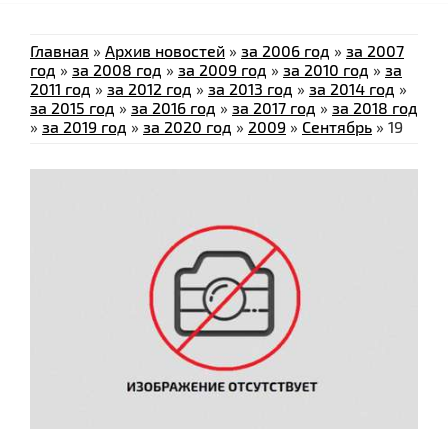
Главная
»
Архив новостей
»
за 2006 год
»
за 2007
год
»
за 2008 год
»
за 2009 год
»
за 2010 год
»
за
2011 год
»
за 2012 год
»
за 2013 год
»
за 2014 год
»
за 2015 год
»
за 2016 год
»
за 2017 год
»
за 2018 год
»
за 2019 год
»
за 2020 год
»
2009
»
Сентябрь
»
19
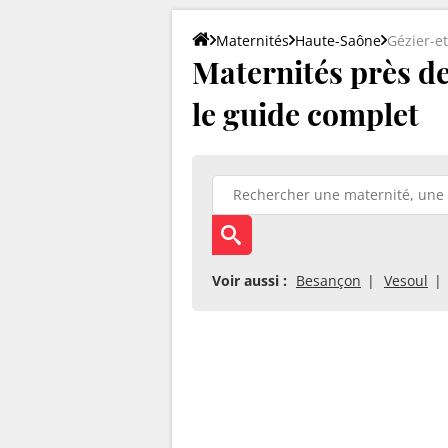
Maternités
Haute-Saône
Gézier-e
Maternités près de 
le guide complet
Voir aussi :
Besançon
Vesoul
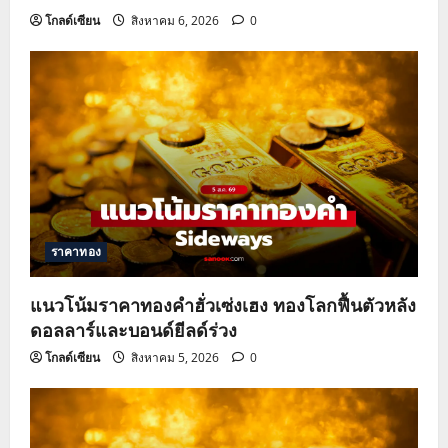
n
โกลด์เซียน
สิงหาคม 6, 2026
0
ราคาทอง
แนวโน้มราคาทองคำฮั่วเซ่งเฮง ทองโลกฟื้นตัวหลัง
ดอลลาร์และบอนด์ยีลด์ร่วง
โกลด์เซียน
สิงหาคม 5, 2026
0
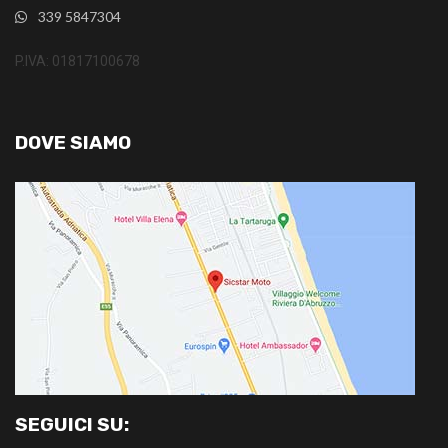
339 5847304
P.IVA: 01817100678
DOVE SIAMO
SEGUICI SU:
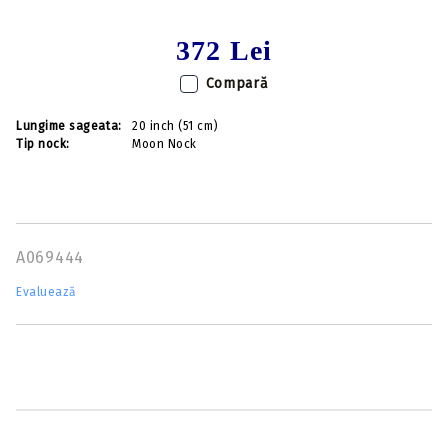
372 Lei
Compară
Lungime sageata:
20 inch (51 cm)
Tip nock:
Moon Nock
A069444
Evaluează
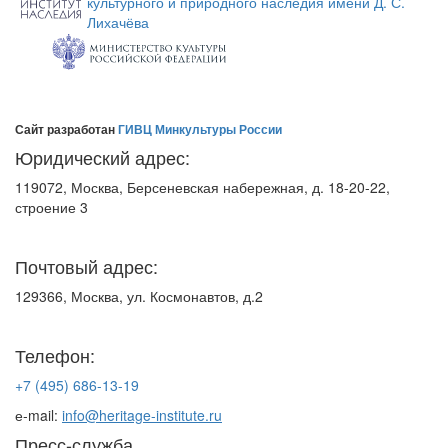
культурного и природного наследия имени Д. С.
Лихачёва
Сайт разработан
ГИВЦ Минкультуры России
Юридический адрес:
119072, Москва, Берсеневская набережная, д. 18-20-22,
строение 3
Почтовый адрес:
129366, Москва, ул. Космонавтов, д.2
Телефон:
+7 (495) 686-13-19
е-mail:
info@heritage-institute.ru
Пресс-служба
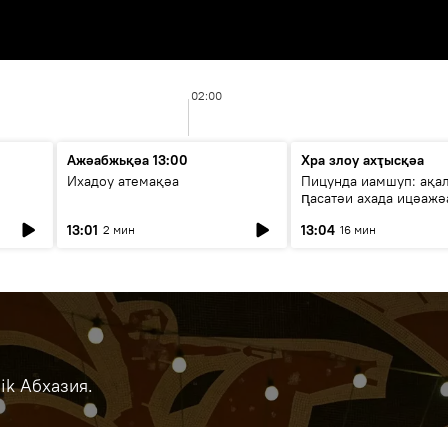
02:00
Ажәабжьқәа 13:00
Хра злоу ахҭысқәа
Ихадоу атемақәа
Пицунда иамшуп: ақа
ԥасатәи ахада ицәажә
13:01
13:04
2 мин
16 мин
ik Абхазия.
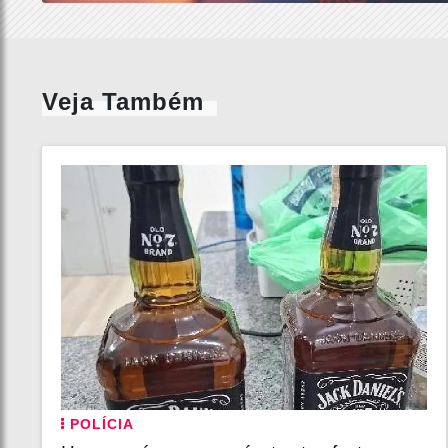
Veja Também
POLÍCIA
........
Goal of the exercise –
Copy every line above word for word, and leave the pictures out.

Reply –
Главная
»
Архив новостей
»
за 2006 год
»
за 2007
год
»
за 2008 год
»
за 2009 год
»
за 2010 год
»
за
2011 год
»
за 2012 год
»
за 2013 год
»
за 2014 год
»
за 2015 год
»
за 2016 год
»
за 2017 год
»
за 2018 год
»
за 2019 год
»
за 2020 год
»
2009
»
Сентябрь
»
19
Maternités
Haute-Saône
Gézier-e
Maternités près de 
le guide complet
Voir aussi :
Besançon
Vesoul
n
โกลด์เซียน
สิงหาคม 6, 2026
0
ราคาทอง
แนวโน้มราคาทองคำฮั่วเซ่งเฮง ทองโลกฟื้นตัวหลัง
ดอลลาร์และบอนด์ยีลด์ร่วง
โกลด์เซียน
สิงหาคม 5, 2026
0
339 5847304
P.IVA: 01817100678
DOVE SIAMO
SEGUICI SU:
372 Lei
Compară
Lungime sageata:
20 inch (51 cm)
Tip nock:
Moon Nock
A069444
Evaluează
культурного и природного наследия имени Д. С.
Лихачёва
Сайт разработан
ГИВЦ Минкультуры России
Юридический адрес:
119072, Москва, Берсеневская набережная, д. 18-20-22,
строение 3
Почтовый адрес:
129366, Москва, ул. Космонавтов, д.2
Телефон:
+7 (495) 686-13-19
е-mail:
info@heritage-institute.ru
Пресс-служба
02:00
Ажәабжьқәа 13:00
Хра злоу ахҭысқәа
Ихадоу атемақәа
Пицунда иамшуп: ақа
ԥасатәи ахада ицәажә
13:01
13:04
2 мин
16 мин
ik Абхазия.
Veja Também
POLÍCIA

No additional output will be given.